L’anticipation est un facteur clé et permet d’identifier les terrains susceptibles de constituer l’assise de nouveaux réseaux d’espaces de déplacement et d’espaces verts multifonctionnels. L’assemblage des espaces vacants, interstitiels (dents creuses) nécessite des politiques incitatives permettant aux propriétaires de coopérer, en accordant des capacités de densification plus fortes dans les espaces ciblés. Le cas échéant, ces politiques seraient complémentaires des actions menées par les établissements publics fonciers à travers l’exercice de leur droit de préemption.

En secteur urbain déjà dense, les exigences publiques (en termes de réseaux, de circulation, de qualité du bâti, etc.) sont fortes et la gestion de la complexité pèse sur les coûts. Ces obstacles sont amplifiés sur les friches industrielles par le besoin d’études environnementales, la recherche du responsable de la pollution, la durée du projet, etc.

Dans les espaces délaissés par les opérateurs privés, c’est aux pouvoirs publics d’assurer le renouvellement urbain. Si les politiques urbaines sont rarement en cause dans l’accroissement des espaces vacants, il convient en revanche de pratiquer des politiques incitatives à leur réappropriation. Dans le cas des villes en décroissance, ces espaces sont des opportunités pour moderniser la ville, inclure des nouvelles normes en matière environnementale et énergétique. Le choix du type de reconversion (espace vert, chemins, logements) doit être étudié avec attention en fonction du tissu et de la densité existante. Le bien-être des habitants est un levier important permettant de limiter l’augmentation des espaces vacants en milieu urbain. Des dynamiques par "effets de substitution" émergent. Ainsi, en Ecosse, les ceintures vertes sont accompagnées de politiques de densification des espaces urbains, ciblées sur la reconversion des sites pollués. En France, les outils contractuels de type ZAC peuvent être utilisés pour forcer la reconversion d’espaces stratégiques dans les PLU, que le marché privé délaisse.
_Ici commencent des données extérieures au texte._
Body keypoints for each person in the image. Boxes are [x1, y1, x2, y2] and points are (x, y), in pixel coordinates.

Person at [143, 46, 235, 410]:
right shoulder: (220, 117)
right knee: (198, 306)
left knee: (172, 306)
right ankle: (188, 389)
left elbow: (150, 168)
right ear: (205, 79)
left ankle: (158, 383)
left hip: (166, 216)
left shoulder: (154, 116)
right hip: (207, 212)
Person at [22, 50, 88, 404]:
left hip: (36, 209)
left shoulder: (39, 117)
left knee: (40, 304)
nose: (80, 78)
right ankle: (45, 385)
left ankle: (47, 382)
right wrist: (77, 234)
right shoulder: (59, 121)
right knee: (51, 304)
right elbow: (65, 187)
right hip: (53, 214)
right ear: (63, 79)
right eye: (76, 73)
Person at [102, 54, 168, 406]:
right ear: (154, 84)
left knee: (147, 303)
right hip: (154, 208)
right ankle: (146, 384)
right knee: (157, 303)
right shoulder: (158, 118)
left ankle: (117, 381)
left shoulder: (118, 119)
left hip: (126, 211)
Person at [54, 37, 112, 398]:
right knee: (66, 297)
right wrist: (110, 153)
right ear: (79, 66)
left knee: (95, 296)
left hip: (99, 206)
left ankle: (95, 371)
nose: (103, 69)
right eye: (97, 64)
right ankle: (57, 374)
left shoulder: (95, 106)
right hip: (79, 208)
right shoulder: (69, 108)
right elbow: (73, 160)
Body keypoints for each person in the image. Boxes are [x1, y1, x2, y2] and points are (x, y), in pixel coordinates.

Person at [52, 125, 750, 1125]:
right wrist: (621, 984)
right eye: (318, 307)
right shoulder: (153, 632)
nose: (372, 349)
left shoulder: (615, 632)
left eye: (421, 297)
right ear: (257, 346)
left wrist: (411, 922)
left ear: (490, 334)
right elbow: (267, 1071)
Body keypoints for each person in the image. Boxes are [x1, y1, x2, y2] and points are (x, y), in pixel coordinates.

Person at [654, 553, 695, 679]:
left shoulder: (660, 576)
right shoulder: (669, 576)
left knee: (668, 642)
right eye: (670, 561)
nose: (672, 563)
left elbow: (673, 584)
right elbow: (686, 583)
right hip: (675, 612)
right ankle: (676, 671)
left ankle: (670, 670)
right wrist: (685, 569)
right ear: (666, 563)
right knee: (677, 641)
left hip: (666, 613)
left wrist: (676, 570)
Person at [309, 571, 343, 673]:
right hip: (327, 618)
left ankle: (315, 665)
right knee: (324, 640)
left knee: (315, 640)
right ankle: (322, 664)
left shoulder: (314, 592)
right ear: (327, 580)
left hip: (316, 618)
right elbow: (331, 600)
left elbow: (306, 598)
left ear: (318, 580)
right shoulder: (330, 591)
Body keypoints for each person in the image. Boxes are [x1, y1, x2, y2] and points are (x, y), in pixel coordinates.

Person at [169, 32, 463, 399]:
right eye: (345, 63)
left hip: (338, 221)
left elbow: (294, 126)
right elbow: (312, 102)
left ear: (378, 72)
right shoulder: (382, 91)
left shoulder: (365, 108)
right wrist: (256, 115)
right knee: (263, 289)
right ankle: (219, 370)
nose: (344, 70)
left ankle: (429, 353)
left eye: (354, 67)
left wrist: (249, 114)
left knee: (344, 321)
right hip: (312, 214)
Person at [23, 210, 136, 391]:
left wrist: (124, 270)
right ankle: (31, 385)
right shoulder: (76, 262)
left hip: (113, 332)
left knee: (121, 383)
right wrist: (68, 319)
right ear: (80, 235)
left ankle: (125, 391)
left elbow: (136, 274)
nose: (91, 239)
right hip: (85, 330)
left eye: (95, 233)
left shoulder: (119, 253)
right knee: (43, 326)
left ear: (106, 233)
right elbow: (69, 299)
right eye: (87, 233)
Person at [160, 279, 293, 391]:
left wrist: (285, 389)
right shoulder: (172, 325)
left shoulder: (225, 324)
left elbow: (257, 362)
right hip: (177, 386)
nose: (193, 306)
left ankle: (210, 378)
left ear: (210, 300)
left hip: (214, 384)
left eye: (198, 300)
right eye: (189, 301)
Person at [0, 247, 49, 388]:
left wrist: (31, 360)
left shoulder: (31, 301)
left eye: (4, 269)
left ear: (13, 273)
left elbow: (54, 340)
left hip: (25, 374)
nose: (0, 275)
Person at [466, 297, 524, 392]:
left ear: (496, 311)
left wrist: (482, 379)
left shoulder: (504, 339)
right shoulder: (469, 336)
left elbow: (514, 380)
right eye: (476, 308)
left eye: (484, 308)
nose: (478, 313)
 La politique de transport : élément clé du développement compact des villes

La construction d’infrastructures de transports génère de l’étalement urbain, puisqu’elle permet d’habiter plus loin. En même temps, elle fluidifie le transport et, lorsqu’il s’agit de transport en commun, elle permet de rendre accessibles les centres urbains à un plus grand nombre de résidents, de réduire la pollution et la consommation énergétique globale.

La politique de transport vise souvent à créer des centres secondaires périurbains en tant que plateformes multimodales de transport ou nœuds de mobilité dont un des objectifs est de réduire la dispersion de l’habitat dans les couronnes périurbaines mais les résultats ne sont pas flagrants : bien qu’ils permettent une meilleure attractivité (notamment résidentielle) des sous- centres périurbains, la réduction de la dispersion du bâti n’est pas à la hauteur des attentes des décideurs. Certains auteurs préconisent l’application d’un Transit Oriented Development (TOD), consistant en une coordination des politiques de transports en commun avec les politiques d’aménagement afin d’augmenter l’usage des transports collectifs et d’encourager un développement plus compact des villes.

Alors que le fonctionnement des marchés tend à concentrer spatialement la localisation des entreprises dans le territoire, le déploiement d’infrastructures de transport peut induire de la dispersion dans la localisation de ces activités s’expliquant notamment par la diffusion améliorée des externalités de connaissances (cf. Chapitre 6).